A Bilateral World

This riddle is about a young man brought by ambulance into an Emergency ward.  He was in need of immediate surgery, but the surgeon on duty declined to perform his operation on the basis that the young man was immediate family even though the surgeon was neither his father nor grandfather.  Why?  If you figured out right away that the surgeon was his mother, then you are in the minority of men and women who actually remember we are in a bilateral world.

Two’s are everywhere: two eyes, two ears, two nostrils, two kidneys… You get the idea.  But we rarely apply the advantages of dual vision to our businesses, cities, countries or planet.  Instead we use an ill-defined mono-vision to view the world as a flat plane.  Multiple perspectives on the same focal point would yield more than just depth of field; they would reveal multiple dimensions of reality within the same focal zone.

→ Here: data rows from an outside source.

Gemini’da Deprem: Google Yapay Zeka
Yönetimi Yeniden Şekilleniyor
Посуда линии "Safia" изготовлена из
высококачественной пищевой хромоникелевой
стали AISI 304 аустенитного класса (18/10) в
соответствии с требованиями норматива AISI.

When we find multiple dimensions in a given focal zone, it produces better farms, better markets, better factories, better banks, better homes, better vehicles, better schools, better hospitals, better courts, better police, better airports, better historical awareness, and better futures sensing.  Did I leave anything out?  Of course I did.  Make your own list.  In fact, make your own experiment.  Design something, anything: a tree house, a board game, a bridge, a meeting agenda – anything.  Then ask a group of six people as diversified as you can find (as long it has a bilateral balance of three women and three men), to critique the design of your tree house, board game, bridge or meeting agenda.  You will be richly rewarded.

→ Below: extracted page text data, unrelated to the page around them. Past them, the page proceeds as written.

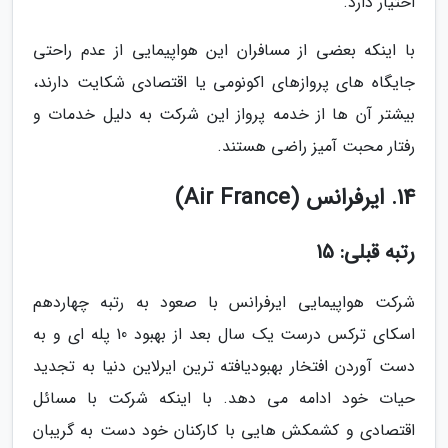
اختیار دارد.
با اینکه بعضی از مسافران این هواپیمایی از عدم راحتی
جایگاه های پروازهای اکونومی یا اقتصادی شکایت دارند،
بیشتر آن ها از خدمه پرواز این شرکت به دلیل خدمات و
رفتار محبت آمیز راضی هستند.
14. ایرفرانس (Air France)
رتبه قبلی: 15
شرکت هواپیمایی ایرفرانس با صعود به رتبه چهاردهم
اسکای ترکس درست یک سال بعد از بهبود 10 پله ای و به
دست آوردن افتخار بهبودیافته ترین ایرلاین دنیا به تجدید
حیات خود ادامه می دهد. با اینکه شرکت با مسائل
اقتصادی و کشمکش هایی با کارکنان خود دست به گریبان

The young man awoke in post-op having been attended by the alternate surgeon; and his mother, the primary surgeon, was at his bedside, stroking his hand, talking to him softly, doing what mothers do.

4 comments
  1. Sara
    Sara says:

    Perhaps we should be talking of a multilateral world? I like the idea that multiple perspectives are built into our basic physical interaction with the world. But people often associate ‘twos’ with polarities that are irreconcilable. This, it seems, is precisely the false thinking we need to get beyond. To really get a complete picture of any object we need to look from at least six perspectives: from in front and behind, from the left and right sides, from above and below. This is certainly true in respect to realities and challenges in our globalised world, no?

    Reply
    • Elaine Kathryn
      Elaine Kathryn says:

      Nice, provocative contribution. Thanks! I’d like to add the notion that reality can be viewed at multiple levels of “granularity” — like zooming in for more detail or out for more context. Most people are familiar with this feature on digital maps; some in the use of microscopes or telescopes. So the “bilateral” view is long-distance perspective on our planet where the contributions of womankind are most conspicuously under-represented in large decisions affecting political economy. The closer we get to the ground of daily reality, the more “multilateral” the perspectives become.